(Data in this exercise Opens)

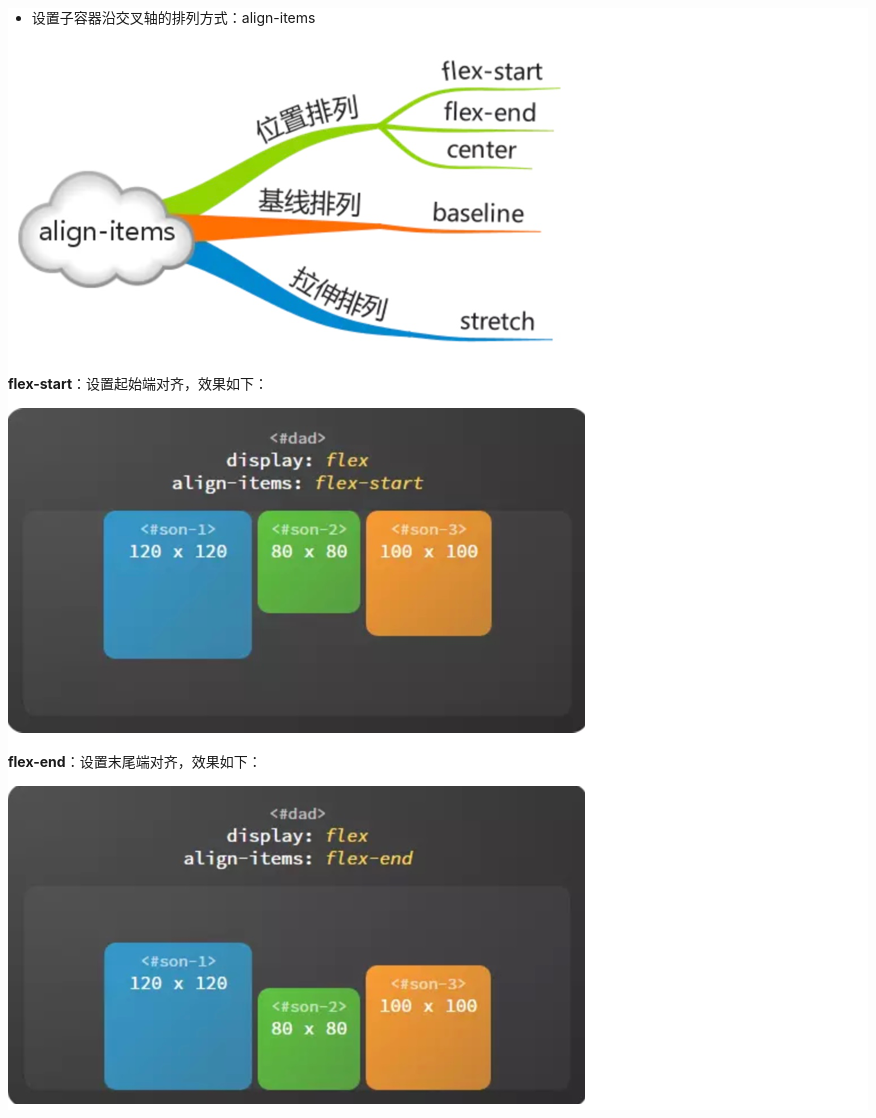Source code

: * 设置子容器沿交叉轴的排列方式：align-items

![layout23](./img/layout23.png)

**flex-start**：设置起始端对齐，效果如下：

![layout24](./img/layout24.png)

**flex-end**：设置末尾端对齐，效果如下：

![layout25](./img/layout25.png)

(Data in this exercise Closes)
(Data in this exercise Opens)

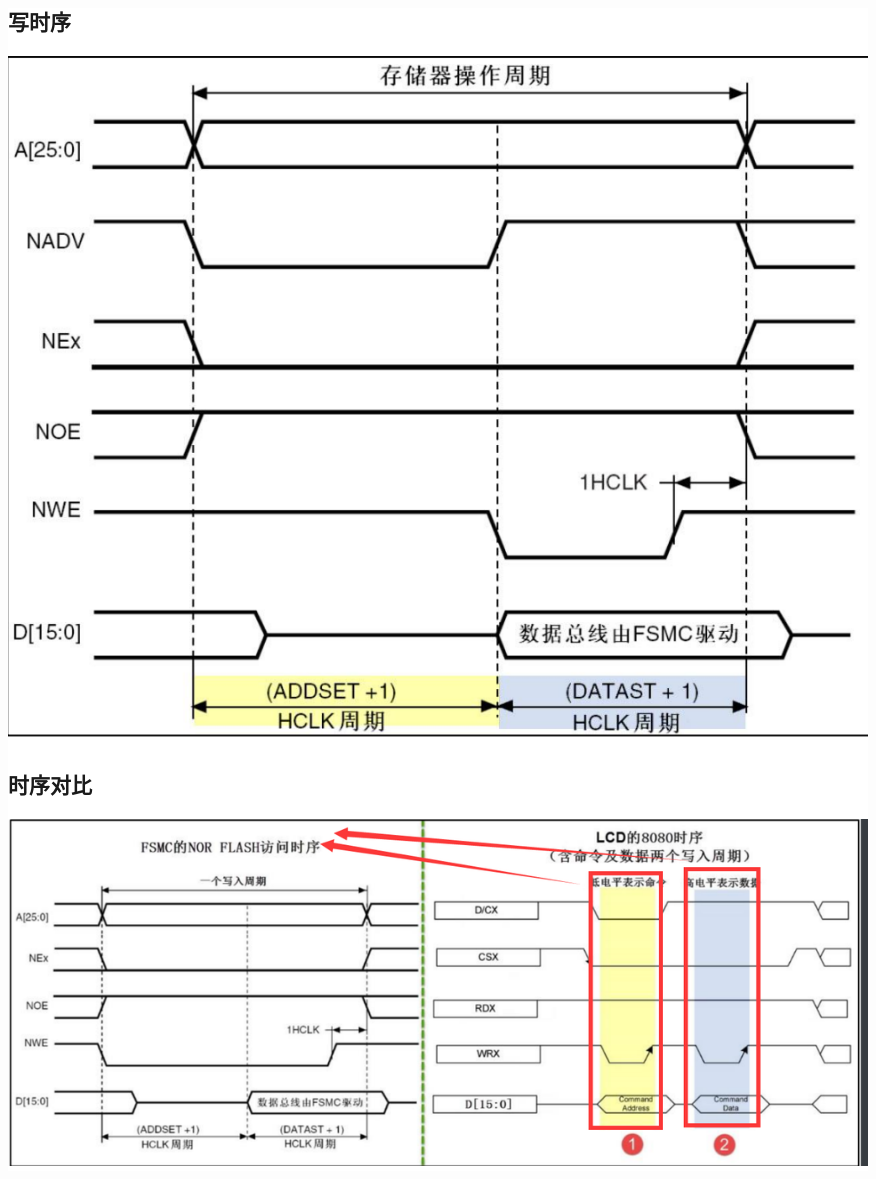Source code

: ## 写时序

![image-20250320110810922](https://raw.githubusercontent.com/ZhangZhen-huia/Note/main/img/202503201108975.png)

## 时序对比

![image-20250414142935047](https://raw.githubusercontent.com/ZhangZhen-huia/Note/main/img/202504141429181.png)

(Data in this exercise Closes)

(Work to complete) Wherever the string "效果如下" appears in the data above, report the whole line.

(Answer box)
**flex-start**：设置起始端对齐，效果如下：
**flex-end**：设置末尾端对齐，效果如下：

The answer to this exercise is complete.